Incrementally load data from Azure SQL Database to Azure Blob storage using PowerShell
APPLIES TO: Azure Data Factory Azure Synapse Analytics
Tip
Try out Data Factory in Microsoft Fabric, an all-in-one analytics solution for enterprises. Microsoft Fabric covers everything from data movement to data science, real-time analytics, business intelligence, and reporting. Learn how to start a new trial for free!
In this tutorial, you use Azure Data Factory to create a pipeline that loads delta data from a table in Azure SQL Database to Azure Blob storage.

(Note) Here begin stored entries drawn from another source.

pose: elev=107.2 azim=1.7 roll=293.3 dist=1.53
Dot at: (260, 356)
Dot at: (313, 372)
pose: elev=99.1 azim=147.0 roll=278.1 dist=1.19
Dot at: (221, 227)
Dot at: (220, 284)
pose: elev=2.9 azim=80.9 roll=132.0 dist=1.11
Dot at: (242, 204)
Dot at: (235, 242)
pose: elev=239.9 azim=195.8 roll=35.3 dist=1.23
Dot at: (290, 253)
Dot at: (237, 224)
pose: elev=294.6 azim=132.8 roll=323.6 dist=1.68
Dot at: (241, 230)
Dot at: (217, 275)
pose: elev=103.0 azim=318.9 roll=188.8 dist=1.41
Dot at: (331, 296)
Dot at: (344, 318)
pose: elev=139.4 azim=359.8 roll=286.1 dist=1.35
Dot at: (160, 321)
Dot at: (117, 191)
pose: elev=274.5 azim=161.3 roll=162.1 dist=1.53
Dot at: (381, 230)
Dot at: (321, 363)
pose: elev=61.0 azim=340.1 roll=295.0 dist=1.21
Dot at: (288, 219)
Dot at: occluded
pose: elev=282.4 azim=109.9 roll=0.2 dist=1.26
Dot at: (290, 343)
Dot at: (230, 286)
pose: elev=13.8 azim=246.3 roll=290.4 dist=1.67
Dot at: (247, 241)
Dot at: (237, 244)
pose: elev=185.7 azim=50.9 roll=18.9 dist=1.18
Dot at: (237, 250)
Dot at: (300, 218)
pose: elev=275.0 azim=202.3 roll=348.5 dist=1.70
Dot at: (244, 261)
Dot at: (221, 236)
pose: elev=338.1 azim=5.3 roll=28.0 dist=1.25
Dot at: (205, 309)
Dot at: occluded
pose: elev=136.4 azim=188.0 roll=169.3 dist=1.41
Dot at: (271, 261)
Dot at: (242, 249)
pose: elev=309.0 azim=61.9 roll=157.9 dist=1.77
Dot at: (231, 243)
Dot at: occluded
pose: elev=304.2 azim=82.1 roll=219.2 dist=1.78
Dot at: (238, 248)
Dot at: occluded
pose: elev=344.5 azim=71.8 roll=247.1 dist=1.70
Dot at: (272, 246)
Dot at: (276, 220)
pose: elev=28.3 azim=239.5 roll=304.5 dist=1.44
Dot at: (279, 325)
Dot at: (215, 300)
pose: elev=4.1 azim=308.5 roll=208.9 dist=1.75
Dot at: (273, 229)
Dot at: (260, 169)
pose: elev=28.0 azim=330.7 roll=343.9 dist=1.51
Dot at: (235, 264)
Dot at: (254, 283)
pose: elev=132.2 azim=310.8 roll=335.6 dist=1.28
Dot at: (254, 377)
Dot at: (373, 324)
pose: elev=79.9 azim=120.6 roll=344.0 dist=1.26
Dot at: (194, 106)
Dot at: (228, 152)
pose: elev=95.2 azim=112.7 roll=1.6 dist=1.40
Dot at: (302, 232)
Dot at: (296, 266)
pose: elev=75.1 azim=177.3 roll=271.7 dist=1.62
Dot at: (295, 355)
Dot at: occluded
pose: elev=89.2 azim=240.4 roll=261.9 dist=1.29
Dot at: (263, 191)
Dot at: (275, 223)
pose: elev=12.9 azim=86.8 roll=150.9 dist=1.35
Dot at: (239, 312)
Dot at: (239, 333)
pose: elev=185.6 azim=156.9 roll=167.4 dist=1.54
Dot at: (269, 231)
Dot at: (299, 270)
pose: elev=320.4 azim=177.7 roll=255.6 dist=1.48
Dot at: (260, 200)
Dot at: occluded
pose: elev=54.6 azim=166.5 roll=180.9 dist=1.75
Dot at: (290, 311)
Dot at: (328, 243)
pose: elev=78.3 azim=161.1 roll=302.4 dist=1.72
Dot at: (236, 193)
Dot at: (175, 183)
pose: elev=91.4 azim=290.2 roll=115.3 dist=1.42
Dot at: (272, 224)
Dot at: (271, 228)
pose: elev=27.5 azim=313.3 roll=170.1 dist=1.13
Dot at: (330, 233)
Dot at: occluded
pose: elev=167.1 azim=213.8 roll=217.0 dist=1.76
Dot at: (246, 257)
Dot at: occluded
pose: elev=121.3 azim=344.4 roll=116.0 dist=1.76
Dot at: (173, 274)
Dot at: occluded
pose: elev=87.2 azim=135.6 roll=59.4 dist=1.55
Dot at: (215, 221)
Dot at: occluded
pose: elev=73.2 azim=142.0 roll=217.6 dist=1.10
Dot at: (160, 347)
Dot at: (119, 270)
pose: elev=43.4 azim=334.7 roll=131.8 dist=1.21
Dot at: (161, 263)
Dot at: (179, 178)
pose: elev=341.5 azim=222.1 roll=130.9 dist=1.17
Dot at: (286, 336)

You perform the following steps in this tutorial:
- Prepare the data store to store the watermark value.
- Create a data factory.
- Create linked services.
- Create source, sink, and watermark datasets.
- Create a pipeline.
- Run the pipeline.
- Monitor the pipeline run.
Overview
Here is the high-level solution diagram:
Here are the important steps to create this solution:
Select the watermark column. Select one column in the source data store, which can be used to slice the new or updated records for every run. Normally, the data in this selected column (for example, last_modify_time or ID) keeps increasing when rows are created or updated. The maximum value in this column is used as a watermark.
Prepare a data store to store the watermark value.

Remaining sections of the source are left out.